■ Provided text ■
I haven’t been motivated to do much of anything really and I need to change that.
I watched “That Sugar Movie” over the weekend- twice. I watched it once while working on card donations (Commons4Kids) and it was so mind blowing that I forced my wife and son to watch it and I watched it again with them.
I need to make drastic changes.
Yesterday I tackled the day trying to remove sugar and did pretty well until last night when I had cravings and I gave in.
It’s going to be the hardest thing I’ve ever done but after watching the movie and doing research, based with what I already know about keto and my success from 2018- I’ve realized that I have to take drastic measures.
I emailed my Keto Krate contact to remove me from the affiliate program- I need to lower snacking, lower sugar alcohol intakes and focus on meat, veggies and limit cheese.
I can’t just stop sugar- in a way- overnight so I’m going to focus on ONLY having the following 5 “keto approved” sugar alcohols for the first couple of weeks and try to lower them slowly.
Mostly in my energy drinks and flavoried water with some chocolate here and there.
I’ve tried for most of my life to lose weight and the more I learn, the more I realize that the entire world has been stacked against me and it hasn’t been my fault because I wasn’t aware of it…however…now I am aware so to continue to allow it to control me IS my decision- at this point.
It’s not going to be easy or overnight but I have to focus more on it and really put up a fight- the fight I’ve put up over the last year has been pathetic- at best.
I’ve started using MyFitnessPal again today to really track the calories, carbs and sugars.
Spring is around the corner so walking should be back in the mix but I also need to understand that it is NOT “calories in VS calories out” – that is the biggest bullshit in weight loss.
It’s also not simply counting calories because calories are DIFFERENT and it’s more about the reaction the calories have on your body then it is keeping that count low.
I’m tired of hearing people joke about sugar addiction- it’s 100% real and, easily, the worst addiction you can have. Your dealer blatantly shoves your addiction in your face almost 24/7 and the government helps them do it. Society pushes you towards your addiction and laughs at you as you struggle with it- they call you a failure because you can’t be an addiction you have towards something that is required to just live.
That emotional abuse then turns into the need to indulge into your addiction even more- which then becomes a bigger joke and that pattern continues. You feel like shit- ashamed at your failure- and it’s a never ending loop until you break it or die.
The addiction also contributes to many of the top 10 health issues in America from heart disease to general obesity to mental illness- you think it’s mentally healthy to hate yourself while you’re eating “bad” food- to literally have your brain yelling to stop while your body physically doesn’t?
A part of me tells me to not even write about my journey because I’ve spent so much of it writing about what I’m going to do but rarely actually ever doing it but that is a huge part of the journey that most of us go through.
One of the problems is someone like me- you hear stuff like “shut up about it and just do it” and then, when I couldn’t just do it- “it” gets even worse.
I’ve failed a thousand times…but I’ve yet to give up.

(Stored dataset items)

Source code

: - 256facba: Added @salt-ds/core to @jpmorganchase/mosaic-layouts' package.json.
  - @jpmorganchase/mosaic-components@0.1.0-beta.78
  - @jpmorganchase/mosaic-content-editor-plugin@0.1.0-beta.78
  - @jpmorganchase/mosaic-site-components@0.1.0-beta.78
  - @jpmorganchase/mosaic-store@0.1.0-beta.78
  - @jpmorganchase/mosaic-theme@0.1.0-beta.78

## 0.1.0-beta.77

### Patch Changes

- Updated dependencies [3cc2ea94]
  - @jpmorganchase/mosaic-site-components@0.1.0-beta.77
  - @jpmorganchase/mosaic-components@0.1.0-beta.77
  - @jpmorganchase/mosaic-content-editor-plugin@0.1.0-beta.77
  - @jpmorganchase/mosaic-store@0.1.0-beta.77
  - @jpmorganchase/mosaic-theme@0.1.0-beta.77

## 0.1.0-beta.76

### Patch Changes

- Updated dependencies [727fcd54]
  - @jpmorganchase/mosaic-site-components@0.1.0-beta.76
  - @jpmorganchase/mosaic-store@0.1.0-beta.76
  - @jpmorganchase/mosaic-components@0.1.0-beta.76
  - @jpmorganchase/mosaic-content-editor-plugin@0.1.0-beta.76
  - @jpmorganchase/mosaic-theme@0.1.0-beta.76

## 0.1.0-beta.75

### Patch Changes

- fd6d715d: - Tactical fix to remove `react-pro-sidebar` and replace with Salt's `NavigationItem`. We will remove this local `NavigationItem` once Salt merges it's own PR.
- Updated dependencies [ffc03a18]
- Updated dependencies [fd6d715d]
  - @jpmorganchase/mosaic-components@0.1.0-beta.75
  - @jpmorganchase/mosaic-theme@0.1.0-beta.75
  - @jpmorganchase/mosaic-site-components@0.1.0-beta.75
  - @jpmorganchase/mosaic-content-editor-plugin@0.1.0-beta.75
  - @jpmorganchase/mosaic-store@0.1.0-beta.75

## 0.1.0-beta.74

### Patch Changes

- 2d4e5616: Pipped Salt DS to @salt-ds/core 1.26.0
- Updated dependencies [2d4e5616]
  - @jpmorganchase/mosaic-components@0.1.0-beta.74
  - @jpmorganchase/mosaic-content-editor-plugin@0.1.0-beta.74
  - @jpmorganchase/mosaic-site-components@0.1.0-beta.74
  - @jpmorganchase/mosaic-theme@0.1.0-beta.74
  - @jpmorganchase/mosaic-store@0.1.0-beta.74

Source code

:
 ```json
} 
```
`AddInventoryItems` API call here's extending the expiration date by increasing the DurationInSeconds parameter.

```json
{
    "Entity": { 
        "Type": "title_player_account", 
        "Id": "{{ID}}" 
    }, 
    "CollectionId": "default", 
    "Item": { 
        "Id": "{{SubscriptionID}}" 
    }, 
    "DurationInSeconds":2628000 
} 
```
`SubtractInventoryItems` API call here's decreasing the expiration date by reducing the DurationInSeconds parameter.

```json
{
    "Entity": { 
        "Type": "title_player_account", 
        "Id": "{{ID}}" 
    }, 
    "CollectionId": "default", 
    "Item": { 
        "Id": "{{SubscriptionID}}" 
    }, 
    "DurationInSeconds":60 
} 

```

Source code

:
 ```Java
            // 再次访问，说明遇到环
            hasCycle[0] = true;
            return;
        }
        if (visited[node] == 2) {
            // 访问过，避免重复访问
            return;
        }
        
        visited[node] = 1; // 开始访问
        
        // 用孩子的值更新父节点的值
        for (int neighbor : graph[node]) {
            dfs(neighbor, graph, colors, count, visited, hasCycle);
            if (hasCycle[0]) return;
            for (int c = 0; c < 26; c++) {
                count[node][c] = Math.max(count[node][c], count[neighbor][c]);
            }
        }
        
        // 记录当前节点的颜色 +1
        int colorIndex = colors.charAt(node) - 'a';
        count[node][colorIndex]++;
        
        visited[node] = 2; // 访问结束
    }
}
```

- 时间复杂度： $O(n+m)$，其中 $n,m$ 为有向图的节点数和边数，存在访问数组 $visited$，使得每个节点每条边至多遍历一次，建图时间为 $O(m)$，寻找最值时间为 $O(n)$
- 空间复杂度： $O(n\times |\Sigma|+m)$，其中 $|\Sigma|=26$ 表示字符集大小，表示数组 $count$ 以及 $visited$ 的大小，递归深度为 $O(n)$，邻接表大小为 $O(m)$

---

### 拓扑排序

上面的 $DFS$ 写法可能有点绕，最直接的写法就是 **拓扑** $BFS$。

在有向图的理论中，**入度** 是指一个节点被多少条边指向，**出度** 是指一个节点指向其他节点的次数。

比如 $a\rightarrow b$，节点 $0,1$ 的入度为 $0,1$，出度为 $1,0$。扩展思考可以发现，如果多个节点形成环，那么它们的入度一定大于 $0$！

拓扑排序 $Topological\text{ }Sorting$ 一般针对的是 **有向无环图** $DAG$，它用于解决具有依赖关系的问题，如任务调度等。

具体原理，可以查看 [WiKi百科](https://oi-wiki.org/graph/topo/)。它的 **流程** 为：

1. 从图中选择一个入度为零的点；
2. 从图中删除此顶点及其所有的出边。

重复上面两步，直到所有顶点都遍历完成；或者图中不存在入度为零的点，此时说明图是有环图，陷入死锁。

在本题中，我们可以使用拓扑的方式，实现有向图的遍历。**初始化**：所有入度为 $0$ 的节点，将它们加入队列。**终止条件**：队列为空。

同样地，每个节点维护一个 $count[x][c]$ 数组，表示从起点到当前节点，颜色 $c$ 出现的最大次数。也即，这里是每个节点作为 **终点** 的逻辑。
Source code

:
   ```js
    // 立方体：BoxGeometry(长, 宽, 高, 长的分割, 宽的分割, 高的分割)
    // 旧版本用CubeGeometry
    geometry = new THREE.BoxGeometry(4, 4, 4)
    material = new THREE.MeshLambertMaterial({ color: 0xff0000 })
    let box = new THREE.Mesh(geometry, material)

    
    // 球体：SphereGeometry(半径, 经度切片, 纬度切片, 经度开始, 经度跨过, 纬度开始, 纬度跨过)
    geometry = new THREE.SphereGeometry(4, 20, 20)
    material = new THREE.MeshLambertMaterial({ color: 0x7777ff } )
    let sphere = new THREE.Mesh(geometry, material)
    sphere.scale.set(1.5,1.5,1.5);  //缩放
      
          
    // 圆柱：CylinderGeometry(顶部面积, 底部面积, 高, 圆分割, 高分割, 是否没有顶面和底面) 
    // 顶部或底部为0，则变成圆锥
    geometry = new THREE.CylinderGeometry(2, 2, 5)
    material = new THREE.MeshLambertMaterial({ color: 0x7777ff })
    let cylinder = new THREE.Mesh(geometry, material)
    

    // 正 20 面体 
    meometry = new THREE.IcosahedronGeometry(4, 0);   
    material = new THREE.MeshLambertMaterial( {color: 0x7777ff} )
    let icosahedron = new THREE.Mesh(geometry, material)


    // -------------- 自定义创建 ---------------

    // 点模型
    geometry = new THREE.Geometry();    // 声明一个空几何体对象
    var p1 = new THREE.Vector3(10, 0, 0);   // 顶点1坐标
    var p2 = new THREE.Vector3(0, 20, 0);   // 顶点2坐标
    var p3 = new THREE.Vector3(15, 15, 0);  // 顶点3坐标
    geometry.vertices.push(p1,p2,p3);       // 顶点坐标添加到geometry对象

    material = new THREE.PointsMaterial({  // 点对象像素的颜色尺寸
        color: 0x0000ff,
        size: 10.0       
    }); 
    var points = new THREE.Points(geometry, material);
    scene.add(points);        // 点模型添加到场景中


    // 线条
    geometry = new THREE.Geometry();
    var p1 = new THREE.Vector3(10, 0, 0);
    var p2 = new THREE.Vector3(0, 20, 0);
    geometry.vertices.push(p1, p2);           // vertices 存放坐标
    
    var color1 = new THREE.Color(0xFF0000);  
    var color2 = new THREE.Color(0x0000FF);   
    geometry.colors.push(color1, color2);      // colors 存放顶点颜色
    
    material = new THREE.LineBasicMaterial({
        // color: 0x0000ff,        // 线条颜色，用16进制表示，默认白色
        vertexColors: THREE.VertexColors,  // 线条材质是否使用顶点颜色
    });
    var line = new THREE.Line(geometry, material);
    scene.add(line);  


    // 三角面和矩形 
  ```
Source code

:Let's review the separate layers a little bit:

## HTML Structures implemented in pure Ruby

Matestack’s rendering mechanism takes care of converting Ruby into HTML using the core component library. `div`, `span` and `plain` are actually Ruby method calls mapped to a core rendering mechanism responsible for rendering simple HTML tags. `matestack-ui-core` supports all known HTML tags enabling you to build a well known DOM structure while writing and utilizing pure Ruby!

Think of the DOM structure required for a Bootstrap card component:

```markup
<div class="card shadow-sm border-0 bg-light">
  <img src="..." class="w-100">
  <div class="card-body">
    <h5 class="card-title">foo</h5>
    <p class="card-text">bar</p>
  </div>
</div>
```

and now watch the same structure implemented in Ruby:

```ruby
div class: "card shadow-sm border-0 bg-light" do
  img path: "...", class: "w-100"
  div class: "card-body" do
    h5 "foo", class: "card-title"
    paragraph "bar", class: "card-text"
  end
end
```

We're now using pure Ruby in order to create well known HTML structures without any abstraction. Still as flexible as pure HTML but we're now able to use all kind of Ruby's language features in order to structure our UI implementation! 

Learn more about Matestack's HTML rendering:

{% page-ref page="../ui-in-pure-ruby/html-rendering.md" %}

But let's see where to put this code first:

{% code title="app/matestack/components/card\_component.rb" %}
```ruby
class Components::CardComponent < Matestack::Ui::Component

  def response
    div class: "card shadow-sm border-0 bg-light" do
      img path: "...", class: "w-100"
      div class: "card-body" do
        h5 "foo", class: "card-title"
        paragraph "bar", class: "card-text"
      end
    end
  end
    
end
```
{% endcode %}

■ Instructions for the task ■
Revise the stretch from "I’ve tried for" through "pathetic- at best." in the post about cutting out sugar, putting "feeble" in place of "pathetic".

■ Written reply ■
I’ve tried for most of my life to lose weight and the more I learn, the more I realize that the entire world has been stacked against me and it hasn’t been my fault because I wasn’t aware of it…however…now I am aware so to continue to allow it to control me IS my decision- at this point.
It’s not going to be easy or overnight but I have to focus more on it and really put up a fight- the fight I’ve put up over the last year has been feeble- at best.